Other Stafford Stories Post Offices

Post Offices

We often take for granted daily mail delivery, giving little thought to this vital service unless a problem occurs.  Yet daily delivery is a relatively modern convenience that evolved gradually over some two hundred years.  Colonial authorities recognized the need for a dependable postal system early on and on March 2, 1693 the Assembly passed a bill encouraging the creation of a postal system for the Virginia colony.  The appointed as Postmaster Thomas Neale who was tasked with establishing one or more post offices in each county; one at each of the chief ports; and to fix rates for postage.  At that point, Stafford’s official port town was at Marlborough.

During the 19th and early 20th centuries, the postal service grew rapidly.  From 1816 to 1847, pre-payment of postage fees was optional.  The sender could pay to mail the letter or could choose to let the recipient pay upon delivery.  Rates were fixed at six cents per sheet for each one hundred miles.  The first official stamps weren’t issued until 1847.  Eventually, a delivery fee of two cents per letter was paid by the recipient.

Home delivery of the mail commenced in the late 1920s and until the 1960s, would-be mail carriers placed bids for the job with the United States Postal    Service.  Bid winners faced the daunting task of delivering mail, in their own vehicles, to remote, thinly populated areas accessed only by treacherous, muddy roads.  Compounding the challenge was the mail carrier’s agreement to deliver the mail regardless of the weather conditions.

Not unexpectedly, improvements in transportation resulted in improvements in postal delivery.  The first mail deliveries had been conducted by independent riders.  By 1785, there were enough moderately passable roads to engage stagecoaches in the mail delivery system.  1813 saw the first use of steamships for mail delivery, a tremendous step forward in Virginia where there is abundant navigable water.  In Stafford, the steamships regularly ran between Thorny Point or Aquia Landing on Aquia Creek and Belle Plain on Potomac Creek to Alexandria, Washington, and Baltimore.  This continued even after the R F & P Railroad was built north from Aquia Landing in 1872.  Use of the steamers continued, even though the first postal contracts had been granted to the railroads in 1835.

1864 marked the birth of the railway post office, which remained standard in Virginia until the first quarter of the 20th century.  Postal clerks sorted the mail while riding across the country in special railroad cars.  As they passed through the stations, they tossed sacks of mail designated for each town onto the railway platform from the moving train.  Outgoing mail was hung in sacks from polls and was snatched from the poll as the train pulled out of the station.  Compared to earlier attempts, this was truly modern, high-speed delivery and proved to be quite dependable.  Before the era of home delivery, local residents stopped by their nearest railroad station to pick up their mail.  For many people, their address consisted of merely their names and the name of the station closest to their homes.  The stations in Stafford from north to south were Arkendale (also known as Richland or Brent’s Mill), Aquia (at Aquia Landing on the south side of the creek), Brooke (also known as Accokeek), and Leeland.

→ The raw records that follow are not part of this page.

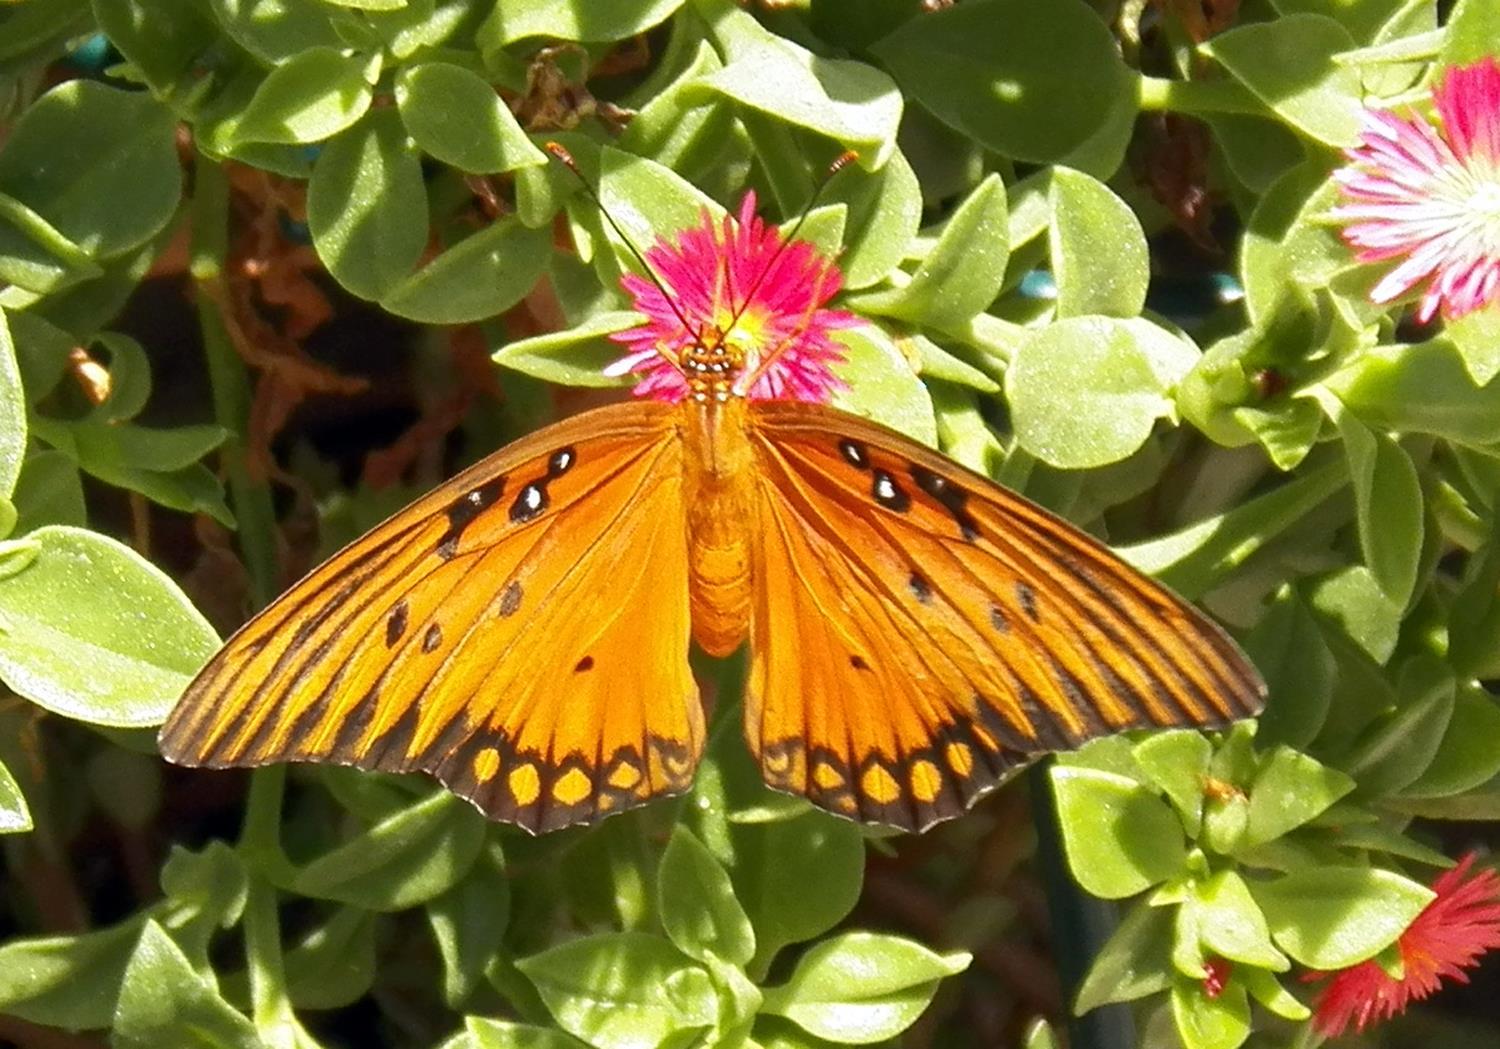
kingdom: Animalia
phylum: Arthropoda
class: Insecta
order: Lepidoptera
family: Nymphalidae
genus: Dione
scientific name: Dione vanillae
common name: Gulf fritillary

Eventually, small post offices were established and scattered all over the county.  By dispersing the offices throughout the county, residents could walk or ride to the nearest locations to pick up or mail items.  Late 19th and early 20th century applications for new post offices, filed with the U. S. Postal Service, asked for distance and direction of the proposed post office from the nearest railroad station as that was where most of the incoming mail was delivered prior to making it to the actual post office.  Some of the post offices of this period were in private homes, but many were in stores and mills as that was where people gathered on a regular basis.

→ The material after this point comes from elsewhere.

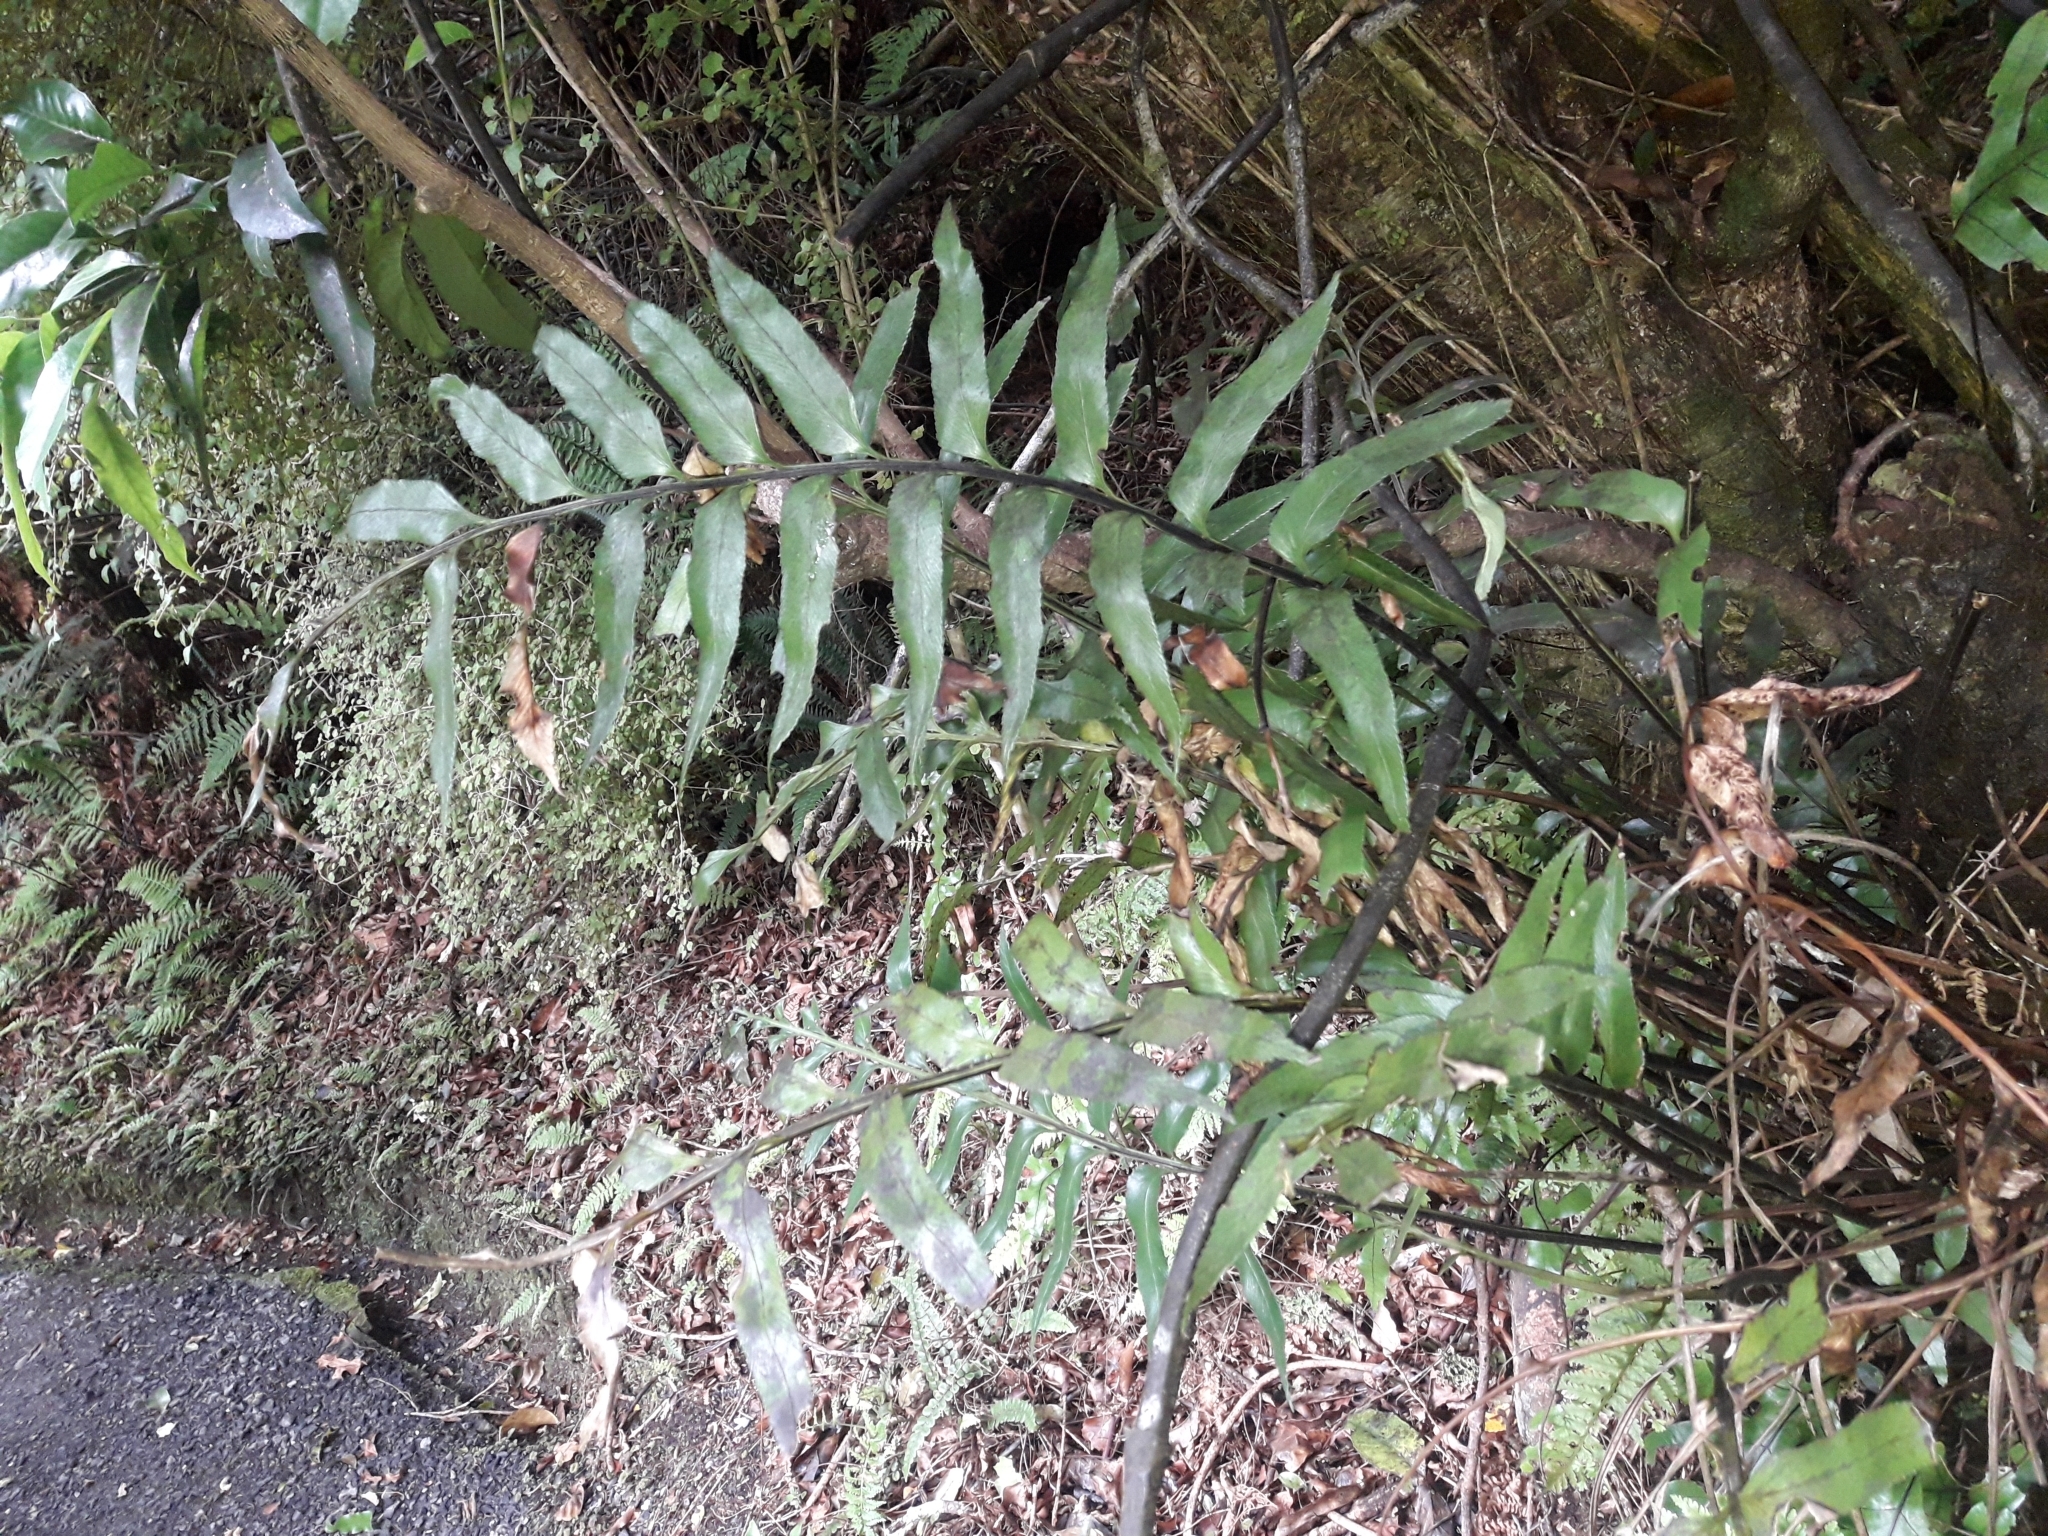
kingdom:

What becomes obvious is that there were a great many more post offices during this period than there are now—nearly fifty in Stafford alone.  While home delivery became a reality in the late 1920s, the roads were so poor that it was impossible to deliver the mail to the entire county from one or two post offices.  Consequently, the offices were usually five to ten miles apart and, during the first quarter of the twentieth century, mail was delivered two, three, or occasionally four times per week.  As late as 1942, the only paved roads in Stafford were the Warrenton Road (U. S. Route 17) and U. S. Route 1.  Not until after World War II was Garrisonville Road paved.  The rural roads remained unpaved for another ten to twenty years.

Cropp Post Office was a classic post office design for the first half of the 20th century.
The “new” Wide Water Post Office. Probably from the 1950s or 60s.
Brent’s Mill was used as a post office from at least 1869 to 1890.